Pendekatan *pre-emtif* dilakukan melalui penguatan peran Bhabinkamtibmas dan Polisi Lingkungan (Polima) dalam membangun komunikasi aktif dengan masyarakat serta mendeteksi potensi konflik sejak dini.
Sementara itu, langkah *preventif* diwujudkan melalui patroli rutin, patroli dialogis, serta peningkatan pelayanan kepolisian, termasuk optimalisasi layanan darurat 110.
Hal ini dikatakan Kapolda Maluku Irjen Pol. Prof. Dr. Dadang Hartanto, S.H., S.I.K., M.Si., ketika memimpin langsung pelaksanaan Apel *Power On Hand* yang digelar di Lapangan Tahaparry, Tantui, Polda Maluku, Senin (20/4/2026) pukul 08.00 WIT.
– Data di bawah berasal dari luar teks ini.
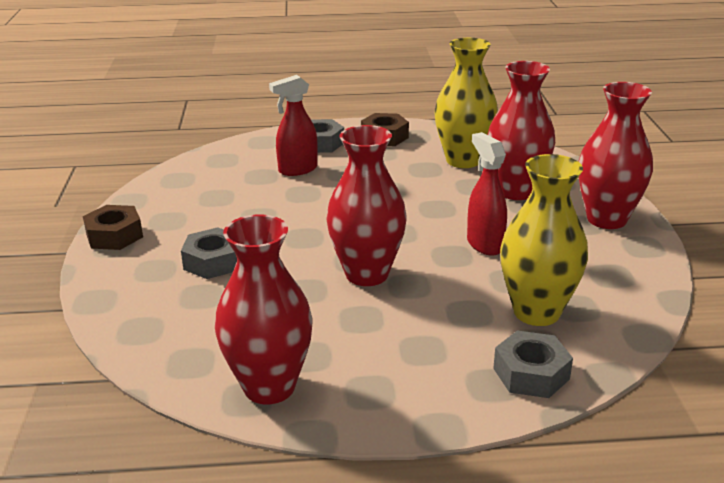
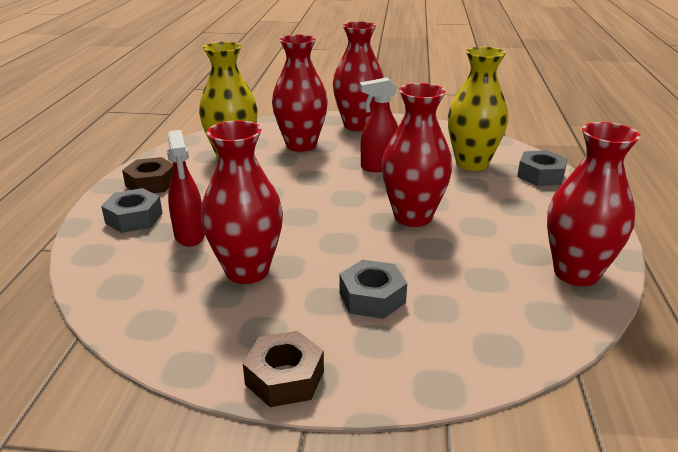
camera: 80 degrees left, 0 degrees up
(247, 202) = (247, 271): none -> red vase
Kapolda juga menegaskan pentingnya kesiapan kekuatan cadangan (*power on hand*) yang dapat digerakkan sewaktu-waktu apabila terjadi eskalasi gangguan keamanan atau bencana.
“Kita harus selalu siap dengan kekuatan cadangan yang terlatih, terkoordinasi, dan memiliki mekanisme mobilisasi yang jelas. Ini menjadi kunci dalam merespons setiap potensi gangguan secara cepat dan tepat,” jelasnya.
Dalam aspek penegakan hukum, Kapolda menekankan agar seluruh personel bertindak profesional, cepat, dan transparan.